Gopaler Ma and Gauri Ma, two foremost women devotees of Sri Ramakrishna, were also occasional visitors.

===Important events===
Swami Vivekananda went to America in 1893 and participated in the parliament of religions when the monastery was located in Alambazar. He also came back to stay in Alambazar monastery. He wrote several letters to his brother disciples in Alambazar Math, several of which were addressed to Swami Ramakrishnananda, between 1894 and 1896. He advised them on management affairs, Governing Body and also the organization structure and activities of the proposed monastery.

The inmates of Alambazar Math, most notably Swami Abhedananda and Swami Yogananda (Yogin Maharaj) organized a public convention to declare Swami Vivekananda as the official representative of Hinduism in Calcutta Townhall, which was presided by Raja Pyarimohan Mukherjee and attended by the famous persons of Calcutta in 1894.

After his return from the West, Swami Vivekananda, stayed for sometime in the Alambazar Math and here he framed the rules and guidelines for a future Ramakrishna Order.

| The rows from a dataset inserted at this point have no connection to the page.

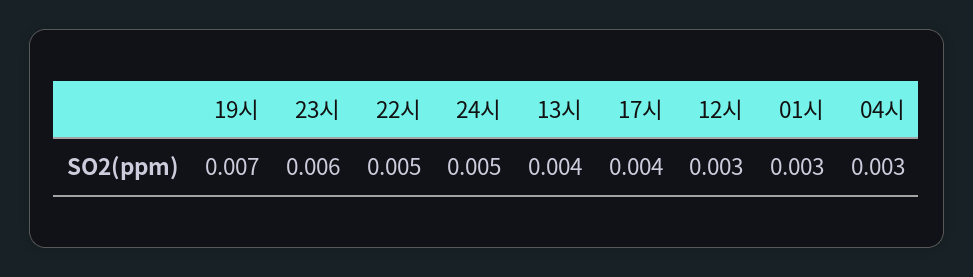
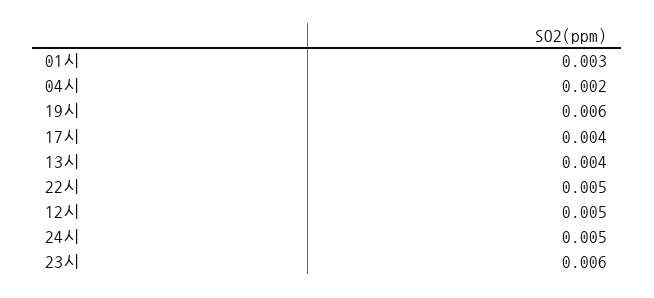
  {
-   "19시": 0.007,
+   "19시": 0.006,
    "23시": 0.006,
    "22시": 0.005,
    "24시": 0.005,
    "13시": 0.004,
    "17시": 0.004,
-   "12시": 0.003,
+   "12시": 0.005,
    "01시": 0.003,
-   "04시": 0.003
+   "04시": 0.002
  }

An earthquake on 12 June 1897 caused much damage to the building, and the monastery had to be shifted to Nilambar Mukherjee's garden house in Belur.

It is in this Math that Swamiji first taught systematic meditation to the disciples.

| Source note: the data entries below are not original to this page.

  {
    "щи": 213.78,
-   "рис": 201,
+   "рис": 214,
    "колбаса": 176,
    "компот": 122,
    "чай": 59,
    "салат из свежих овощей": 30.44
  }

In this Math, Swamiji first gave the vow of Sannyasa to his disciples.

==Celebrations in the Math==
It is in this Math that the first birthday celebration of Sarada Devi was organized on 16 December 1897. Swami Prakashananda conducted the worship and the homa (fire) ceremony.[S.P: p. 92]

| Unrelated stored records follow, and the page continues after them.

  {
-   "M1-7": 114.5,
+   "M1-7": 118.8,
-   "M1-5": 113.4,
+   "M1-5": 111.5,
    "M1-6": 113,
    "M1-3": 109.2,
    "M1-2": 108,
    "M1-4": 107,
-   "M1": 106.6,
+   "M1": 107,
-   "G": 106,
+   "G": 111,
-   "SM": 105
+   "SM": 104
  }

In October 1897 Durga Puja was celebrated in at this Math. It was conducted with a photo of Mother instead of the Durga image. On the Kali Puja night, the inmates performed "Guru Puja". Premananda performed the puja and homa.[S.P: p. 160]

Adbhutananda (Latu) and one Shivaratri night conducted the worship of Shiva throughout the four quarters of the night [Ghatanabali]

==Present state==
The building remained in a dilapidated state, was neglected for about seventy years and was forcefully occupied through illegal encroachments. Swami Satyananda, a disciple of Swami Abhedananda, first started the initiative to reclaim the historic building. A portion was finally purchased in 1968. The tenants opposed the establishment of the monastery, and they threatened the monks. Slowly all the rooms were occupied by the newly established Sri Ramakrishna Satyananda Ashrama and most of the tenants agreed to leave after being paid hefty compensation. In 2007 the remaining portion of the old monastery building was purchased, but it was still not completely encroachment free. As part of the celebration of 150 years of Swami Vivekananda, the Government of India has officially recognized the Alambazar Math as a national heritage structure and has initiated a project to restore the building and set up a Vivekananda Centre for Spiritual Culture. Prime Minister of India Dr. Manmohan Singh wrote an appreciation letter and with his help, the ministry of culture, Government of India's National Culture Fund, has come forward to help partially fund the restoration work. Archaeological Survey of India has taken up the restoration and reconstruction project.